EXERCISE
Update all the records by replacing "catalogue" with "catalog" and leaving everything else unchanged. Omit the pictures from your answer.

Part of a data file
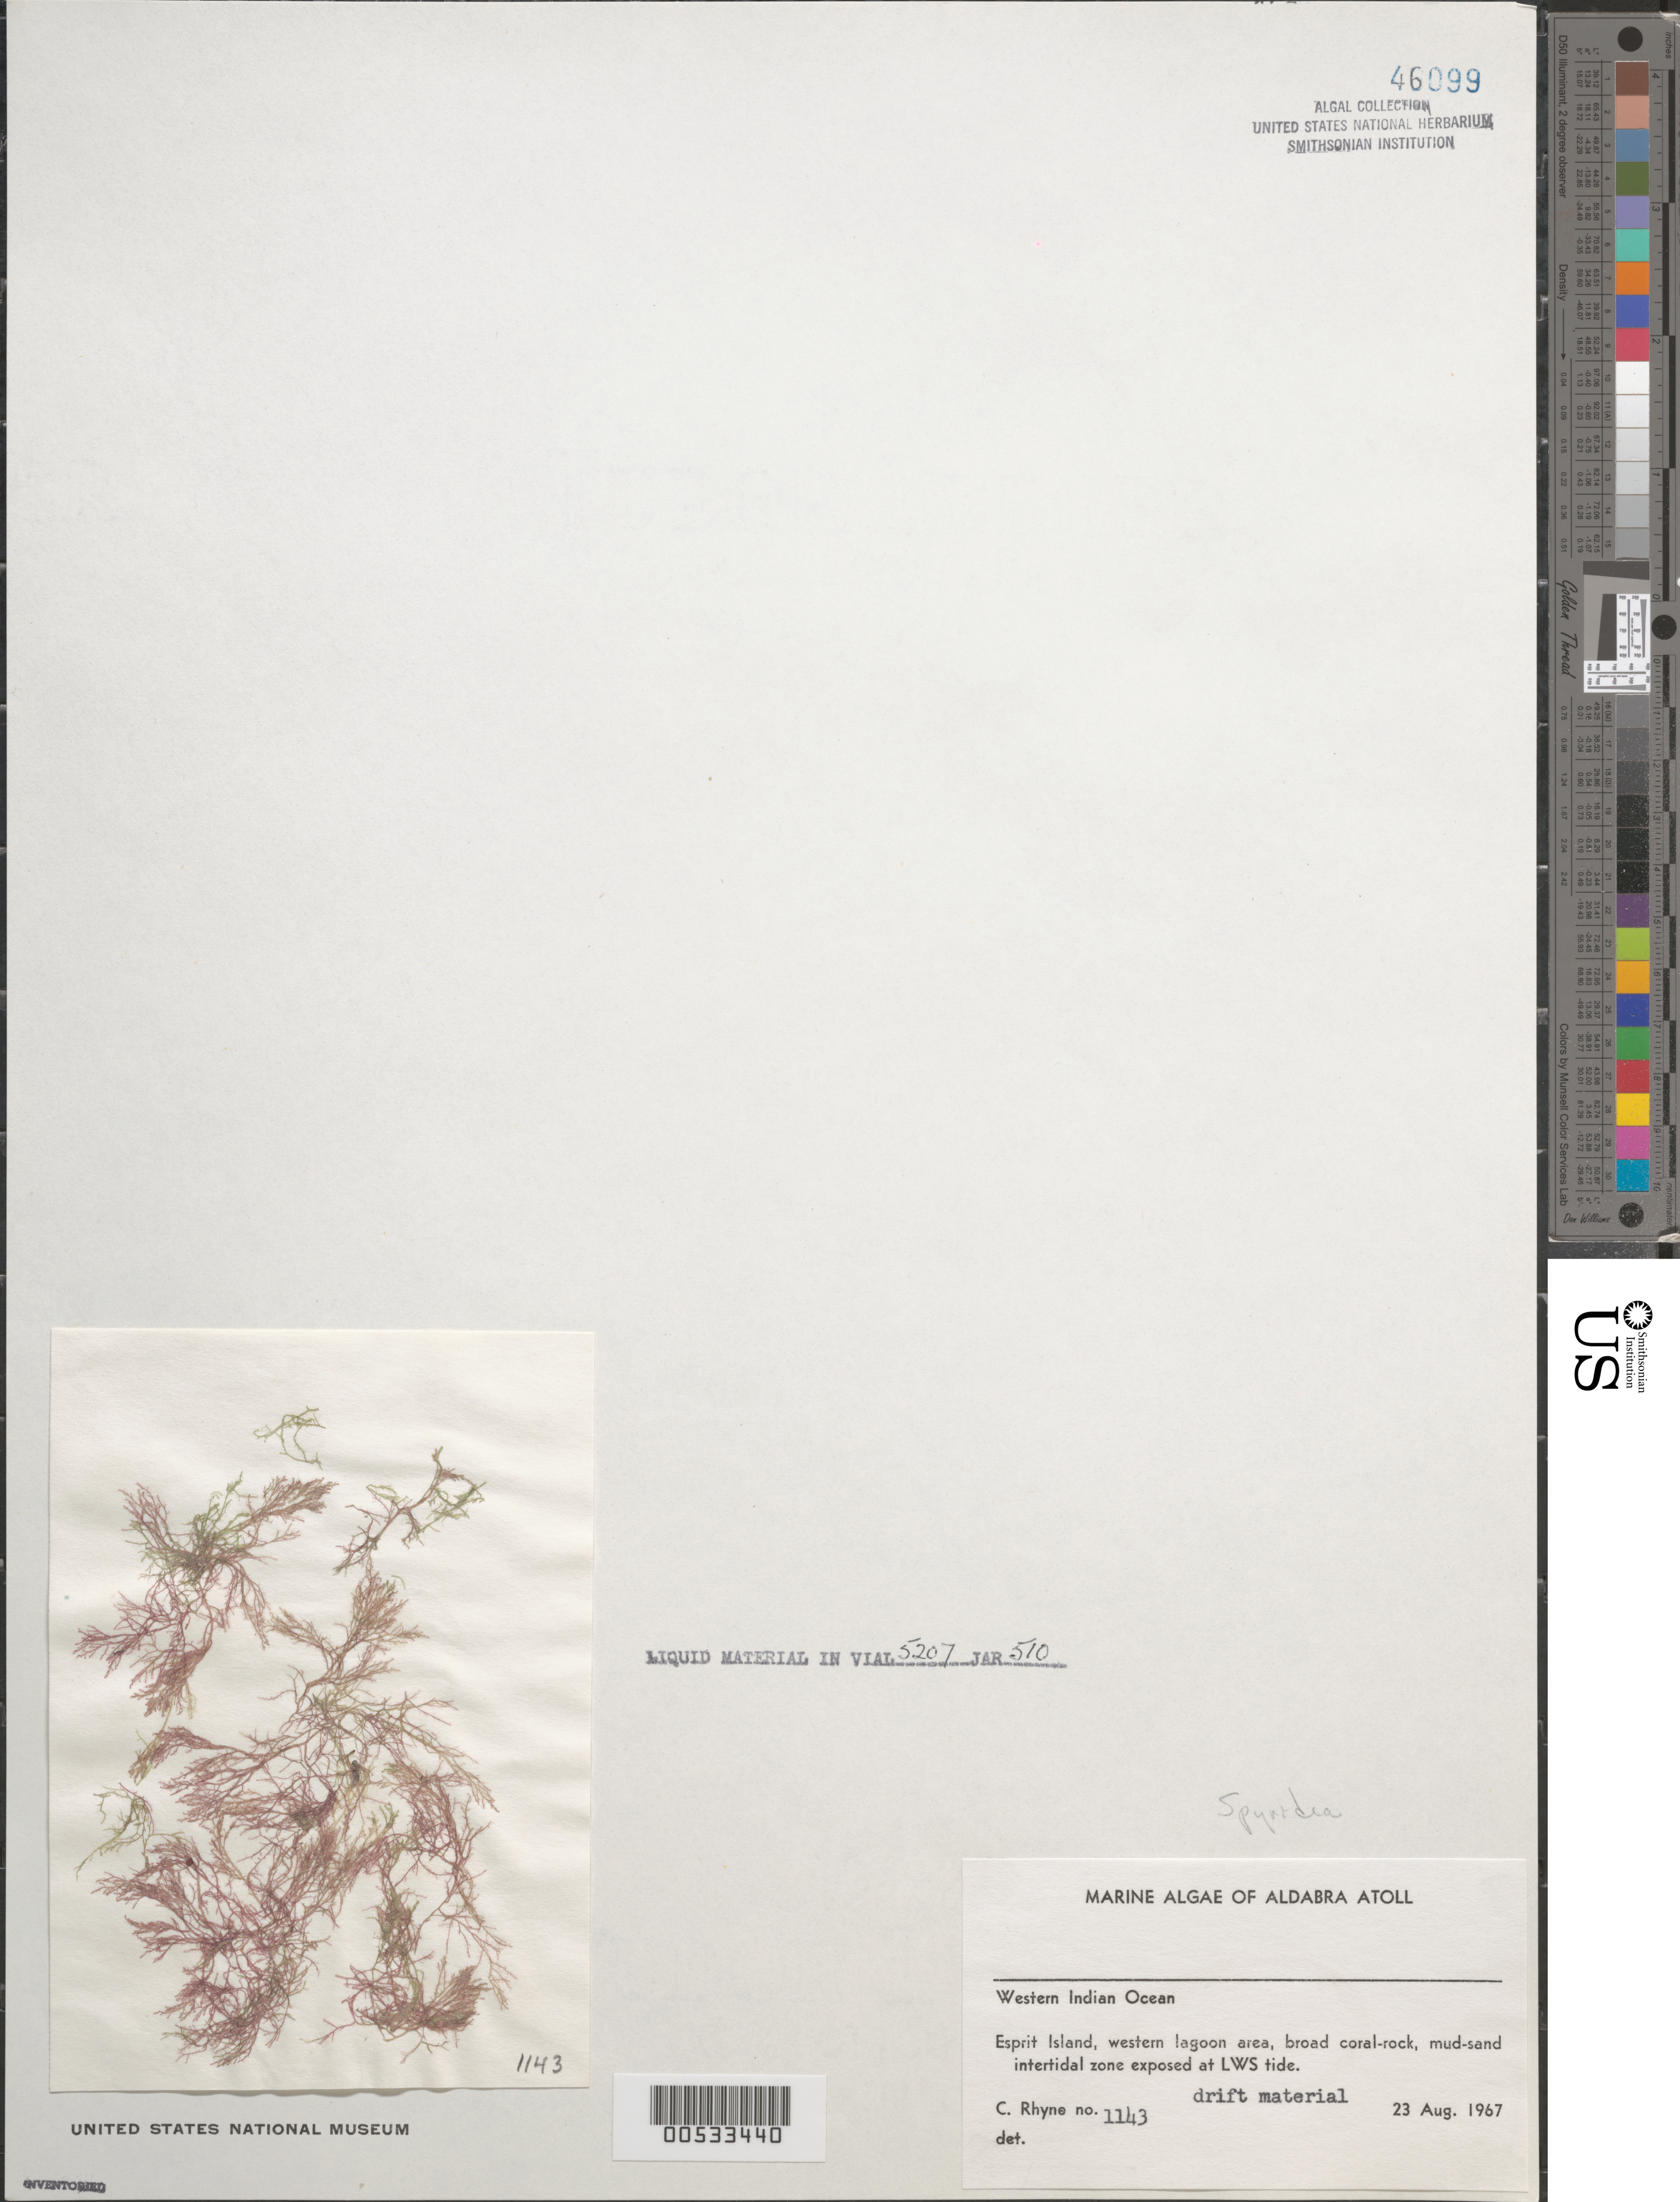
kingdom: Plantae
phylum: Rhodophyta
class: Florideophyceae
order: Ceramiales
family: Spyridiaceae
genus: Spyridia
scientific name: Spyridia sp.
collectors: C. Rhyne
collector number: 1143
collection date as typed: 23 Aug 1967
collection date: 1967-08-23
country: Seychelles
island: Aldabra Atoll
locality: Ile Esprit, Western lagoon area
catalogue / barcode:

EXPECTED ANSWER
kingdom: Plantae
phylum: Rhodophyta
class: Florideophyceae
order: Ceramiales
family: Spyridiaceae
genus: Spyridia
scientific name: Spyridia sp.
collectors: C. Rhyne
collector number: 1143
collection date as typed: 23 Aug 1967
collection date: 1967-08-23
country: Seychelles
island: Aldabra Atoll
locality: Ile Esprit, Western lagoon area
catalog / barcode:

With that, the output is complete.